The organizations that provide these sorts of mediators reveal in their advertising the sort of process they’ll provide. Here’s a line from one of these organizations’ website:
“[Our] neutrals are on the case long before the day of mediation and don’t consider their job done until settlement is achieved. They are dedicated to the entire mediation process, from reading the written statements to final execution of the settlement agreement.”
Let’s look at what these two sentences reveal about the advertised process:
“[F]rom reading the written statements”. In other words, these mediators ask the lawyers to provide to the mediator written statements about the case before the mediation. These mediators must believe that it is helpful for them to understand the legal arguments each side is making. If it is helpful for the mediator to understand the legal arguments, it must be that the mediator intends to evaluate those arguments, look for the weaknesses in them, and use those weaknesses to persuade the parties to compromise. So the mediation process, according to these mediators, is primarily an effort to persuade parties that their prospects in court are worse than they believe they are. The mediators plan to do this for all cases. So they’re not actually evaluating the real comparative strengths of the cases – how could they really do that, given all the uncertainty, anyway? – they are looking only for weaknesses that they can use to scare the parties into a compromise.
That intention, to scare parties into a compromise, is exactly the same strategy lawyers on both sides have been using from the start of the litigation. Litigation is a constant attempt to persuade the opposing side with a carrot and a stick: “Accept this deal now, or we will force you to do something worse later.” A mediation process where a legal-expert-mediator uses their perceived credibility to scare both sides thus provides the same sort of pressure that has already been present. The only difference is that parties (not the lawyers, who fully understand that the mediator is leaning on both sides) may imagine that the mediator is somehow more objective than the opposing lawyers. So any advantage of this sort of mediator arises only from the parties’ misunderstanding of what the mediator is up to.

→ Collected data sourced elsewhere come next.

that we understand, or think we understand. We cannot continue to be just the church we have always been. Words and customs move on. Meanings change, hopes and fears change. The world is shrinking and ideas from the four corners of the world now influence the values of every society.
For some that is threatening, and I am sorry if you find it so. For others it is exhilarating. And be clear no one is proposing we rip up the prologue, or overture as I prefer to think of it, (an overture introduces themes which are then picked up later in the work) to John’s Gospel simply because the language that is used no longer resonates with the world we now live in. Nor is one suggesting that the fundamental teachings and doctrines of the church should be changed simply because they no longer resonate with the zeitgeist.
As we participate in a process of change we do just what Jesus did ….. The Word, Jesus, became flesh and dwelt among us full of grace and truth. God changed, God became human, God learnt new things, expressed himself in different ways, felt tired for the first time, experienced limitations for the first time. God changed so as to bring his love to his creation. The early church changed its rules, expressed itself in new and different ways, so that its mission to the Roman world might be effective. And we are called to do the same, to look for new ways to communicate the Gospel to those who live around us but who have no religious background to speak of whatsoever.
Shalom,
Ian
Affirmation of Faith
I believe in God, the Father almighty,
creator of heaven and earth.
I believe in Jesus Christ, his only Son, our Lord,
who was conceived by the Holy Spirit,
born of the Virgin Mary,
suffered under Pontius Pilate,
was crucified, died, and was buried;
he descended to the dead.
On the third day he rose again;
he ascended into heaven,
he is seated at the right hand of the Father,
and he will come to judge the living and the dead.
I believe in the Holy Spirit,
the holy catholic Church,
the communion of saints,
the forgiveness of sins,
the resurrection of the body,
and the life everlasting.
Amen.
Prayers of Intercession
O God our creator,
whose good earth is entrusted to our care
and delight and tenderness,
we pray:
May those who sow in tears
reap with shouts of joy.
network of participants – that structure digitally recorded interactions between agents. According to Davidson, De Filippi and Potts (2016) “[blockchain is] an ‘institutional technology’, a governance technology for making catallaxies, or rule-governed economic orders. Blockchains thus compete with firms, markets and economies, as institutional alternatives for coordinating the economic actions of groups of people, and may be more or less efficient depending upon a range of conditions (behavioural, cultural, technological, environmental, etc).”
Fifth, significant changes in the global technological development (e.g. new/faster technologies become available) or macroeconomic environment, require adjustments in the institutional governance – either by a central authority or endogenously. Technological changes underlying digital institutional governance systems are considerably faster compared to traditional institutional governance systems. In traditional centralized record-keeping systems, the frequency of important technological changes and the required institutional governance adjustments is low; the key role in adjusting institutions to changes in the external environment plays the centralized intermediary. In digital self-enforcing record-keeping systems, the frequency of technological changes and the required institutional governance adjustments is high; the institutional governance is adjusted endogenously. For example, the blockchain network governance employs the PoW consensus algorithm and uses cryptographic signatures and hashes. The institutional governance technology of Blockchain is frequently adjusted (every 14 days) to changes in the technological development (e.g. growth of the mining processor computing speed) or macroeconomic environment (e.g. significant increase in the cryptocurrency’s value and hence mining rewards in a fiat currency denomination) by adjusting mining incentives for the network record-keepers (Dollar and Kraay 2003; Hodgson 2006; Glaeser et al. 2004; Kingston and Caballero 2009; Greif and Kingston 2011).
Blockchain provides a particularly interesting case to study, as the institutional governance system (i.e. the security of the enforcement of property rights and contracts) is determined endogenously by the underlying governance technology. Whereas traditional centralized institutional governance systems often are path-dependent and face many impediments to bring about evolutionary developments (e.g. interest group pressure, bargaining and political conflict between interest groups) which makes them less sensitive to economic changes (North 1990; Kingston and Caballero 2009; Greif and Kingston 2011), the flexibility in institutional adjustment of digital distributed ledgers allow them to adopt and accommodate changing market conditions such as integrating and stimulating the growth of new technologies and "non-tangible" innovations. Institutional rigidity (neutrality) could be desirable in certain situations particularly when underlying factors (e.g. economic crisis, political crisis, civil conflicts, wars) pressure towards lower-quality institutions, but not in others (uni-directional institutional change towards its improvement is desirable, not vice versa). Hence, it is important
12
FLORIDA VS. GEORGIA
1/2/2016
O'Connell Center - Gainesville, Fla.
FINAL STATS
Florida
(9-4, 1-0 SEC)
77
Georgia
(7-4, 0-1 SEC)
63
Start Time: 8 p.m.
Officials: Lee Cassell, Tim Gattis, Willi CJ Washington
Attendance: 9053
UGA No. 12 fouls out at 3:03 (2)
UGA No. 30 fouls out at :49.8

“[T]o final execution of the settlement agreement”. This phrase further confirms that the mediator’s agenda is to make a settlement happen. Notice all the things that this phrase does not say “until the parties feel they have all the information they need to make the best possible choices” or “until the parties have had the opportunity to address the conflict in the way that is most meaningful to them” or “until the parties have had every opportunity to ask the other parties questions and understand their perspective as well as they want to.” There is nothing in this advertisement about providing the things that people in conflict most need and want. They do not promise a sense of procedural justice, and they say nothing about parties’ self-determination, but imply that parties’ self determination really isn’t a priority for these mediators. Further, there is no evidence to suggest that this sort of process is more likely to lead to settlement than a more empowering process would be.
The evidence that this sort of approach does harm and does not increase settlement rates is overwhelming. The real danger of these efforts is that they confuse the public. People experience mediation, when it’s done this way, as a process that undermines rather than supports their self-determination.